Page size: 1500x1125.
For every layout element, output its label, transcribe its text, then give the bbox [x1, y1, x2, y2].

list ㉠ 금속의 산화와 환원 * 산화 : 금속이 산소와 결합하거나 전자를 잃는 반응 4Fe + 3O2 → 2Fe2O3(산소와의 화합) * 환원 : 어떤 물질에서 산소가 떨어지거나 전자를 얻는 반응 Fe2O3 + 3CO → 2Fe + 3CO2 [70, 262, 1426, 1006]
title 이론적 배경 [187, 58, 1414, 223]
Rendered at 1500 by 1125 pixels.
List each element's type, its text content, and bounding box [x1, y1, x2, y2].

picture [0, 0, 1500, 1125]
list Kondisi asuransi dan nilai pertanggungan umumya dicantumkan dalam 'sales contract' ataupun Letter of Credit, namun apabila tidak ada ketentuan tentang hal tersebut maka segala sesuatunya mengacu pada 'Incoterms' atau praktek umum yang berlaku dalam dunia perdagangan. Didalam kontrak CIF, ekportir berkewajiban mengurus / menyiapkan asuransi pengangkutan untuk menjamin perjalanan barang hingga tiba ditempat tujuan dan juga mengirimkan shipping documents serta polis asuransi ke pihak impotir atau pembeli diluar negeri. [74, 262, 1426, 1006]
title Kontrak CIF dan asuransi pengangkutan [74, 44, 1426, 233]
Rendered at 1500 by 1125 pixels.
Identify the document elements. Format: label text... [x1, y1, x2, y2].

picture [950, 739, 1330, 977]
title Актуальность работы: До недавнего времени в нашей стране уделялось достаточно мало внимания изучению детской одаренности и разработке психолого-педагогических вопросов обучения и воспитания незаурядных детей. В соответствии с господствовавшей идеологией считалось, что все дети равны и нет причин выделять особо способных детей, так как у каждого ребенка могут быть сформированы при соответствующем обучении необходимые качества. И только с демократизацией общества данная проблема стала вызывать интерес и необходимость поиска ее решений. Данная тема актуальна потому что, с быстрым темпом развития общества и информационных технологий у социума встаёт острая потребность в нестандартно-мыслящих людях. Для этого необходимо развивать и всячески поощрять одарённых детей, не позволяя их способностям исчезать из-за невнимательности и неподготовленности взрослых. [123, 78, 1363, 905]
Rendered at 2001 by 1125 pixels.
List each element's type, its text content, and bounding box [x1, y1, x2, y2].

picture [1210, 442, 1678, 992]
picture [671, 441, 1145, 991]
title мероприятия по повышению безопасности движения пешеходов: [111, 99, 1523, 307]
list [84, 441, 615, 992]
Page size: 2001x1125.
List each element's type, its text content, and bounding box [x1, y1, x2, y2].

== == ==

All lines above that contain the word "Page" are to be copied.

## Exercise solution
Page size: 1500x1125.
Page size: 2001x1125.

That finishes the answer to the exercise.